75 catégories doivent préexister. Pour Bruner, elles sont, pour la plupart, construites, comme le rappelle Gaonac'h (1991 : 90). Les catégories en place sont une sorte de grille que le sujet applique en abordant son environnement linguistique. L'activité perceptive a un caractère anticipatoire. L'apprenant sélectionne des éléments en fonction de ses hypothèses concernant la nature et les propriétés de l'environnement qu'il observe. Il peut aborder l'input en effectuant les gestes suivants.

Détection de la présence d'un objet ; recherche d'indices pour une exploration large suivie d'une catégorisation provisoire (hypothèse) ; activité exploratoire plus restreinte aboutissant à la confirmation de l'hypothèse (Gaonac'h, 1991 : 90, se référant à Bruner, 1958).

Les attentes et les besoins des sujets déterminent la recherche d'indices et la formation d'hypothèses.
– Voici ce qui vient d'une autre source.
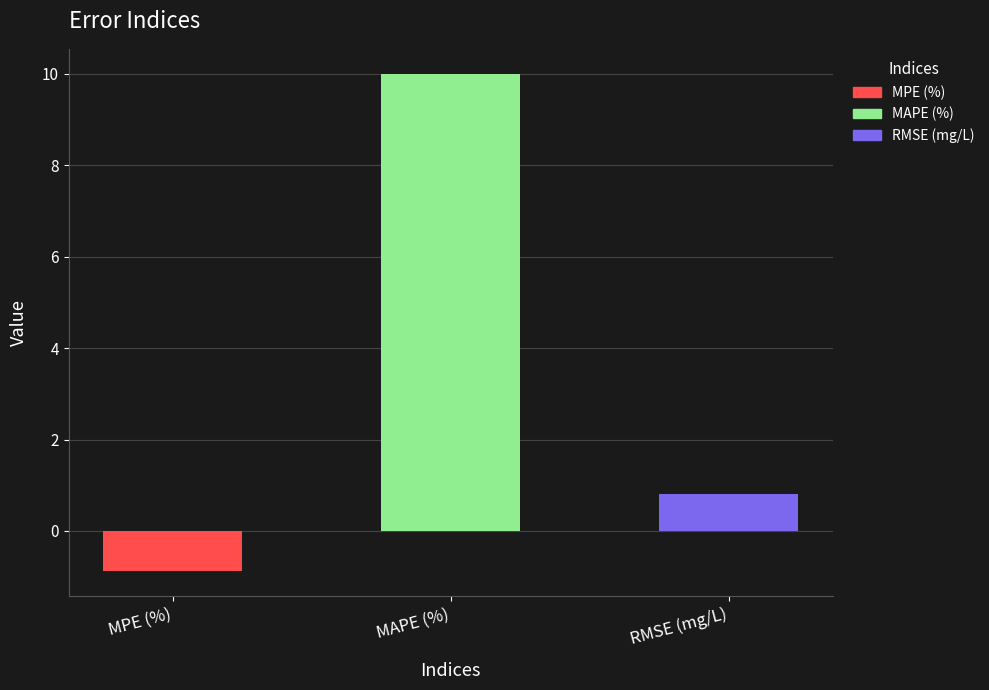

What is the change in value from MPE (%) to MAPE (%)?

+10.9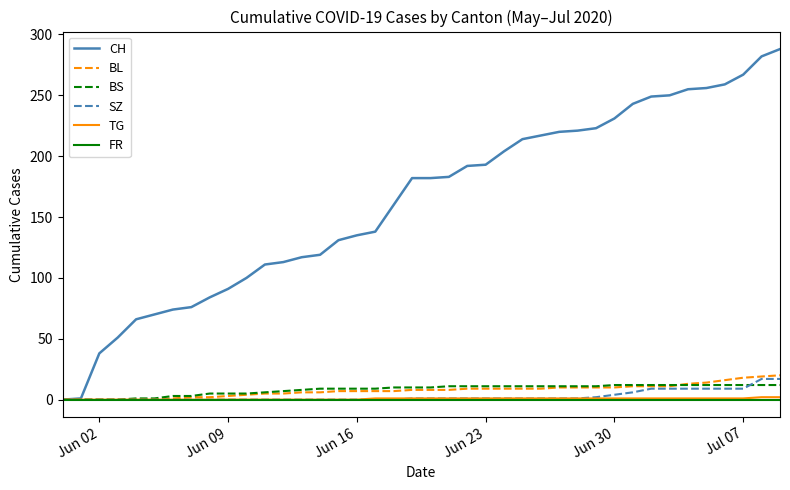

What is the greatest value displayed?

288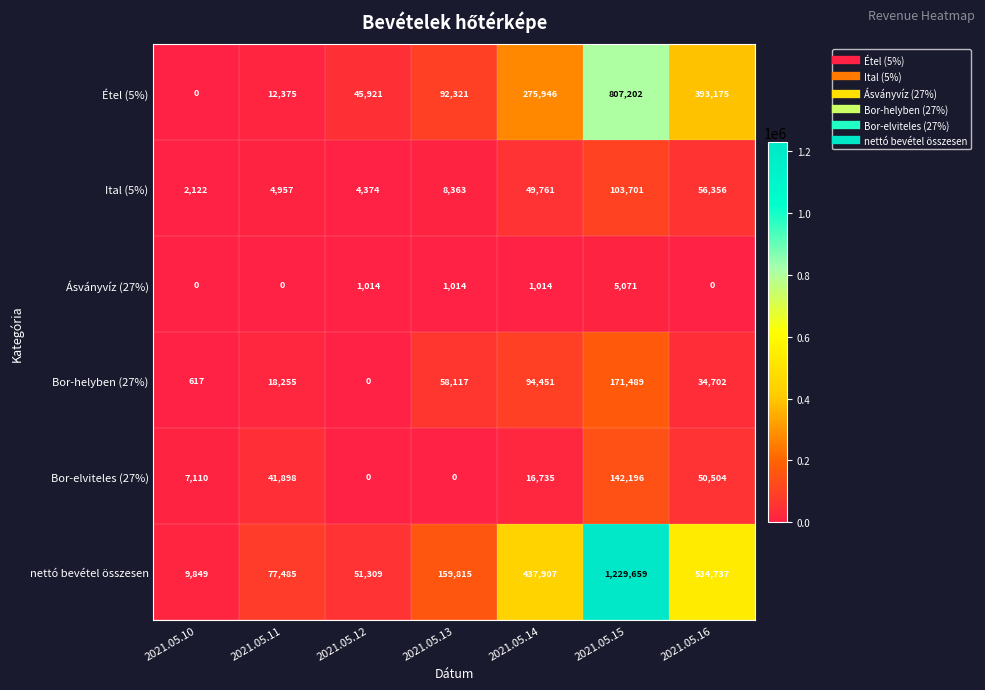

What is the sum of all Bor-elviteles (27%) values?

258443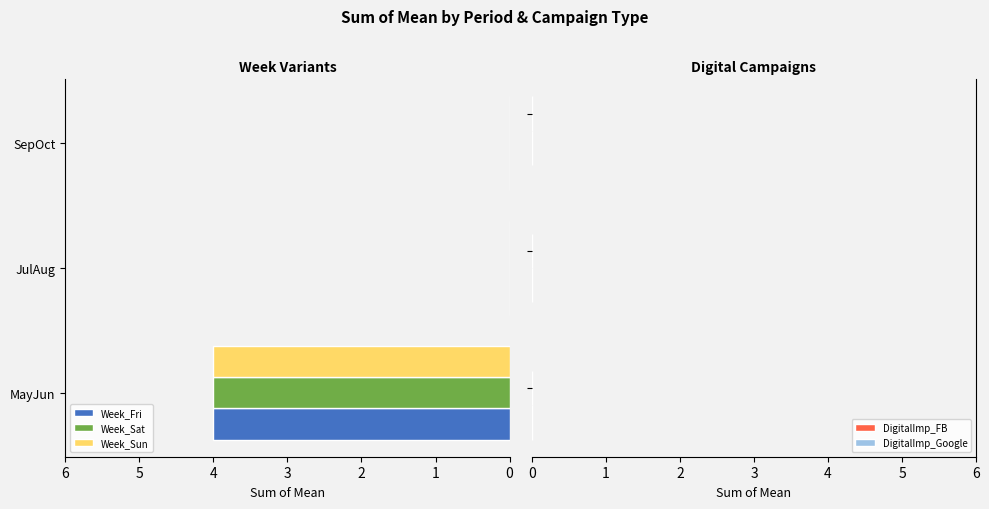

What is the greatest value displayed?

4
Les catégories convoquées peuvent être plus ou moins accessibles. Si l'apprenant a des attentes fortes, il a besoin de peu d'indices pour percevoir l'objet dans l'environnement ; dans ce cas, "la catégorie correspondante est dite très accessible" (Gaonac'h, 1991 : 90). Le nombre et la nature des indices jouent également un rôle pour la perception. Si l'on s'attend à trouver un représentant d'une certaine catégorie, on a tendance à ne percevoir que les indices liés à cette catégorie et à ne pas percevoir ceux qui plaident en faveur d'une autre catégorie. Il y a des choix stratégiques à faire concernant l'activation de certaines hypothèses et l'application de certains modes de vérification (Gaonach'h, 1991 : 91). Bruner explique qu'une théorie de la perception est également une théorie de la signification.

La signification d'une chose, c'est la localisation d'un objet dans un réseau d'inférences hypothétiques relatives à ses autres propriétés observables, ses effets, etc. (Bruner, 1958 : 6-7, cité dans Gaonac'h, 1991 : 91-92).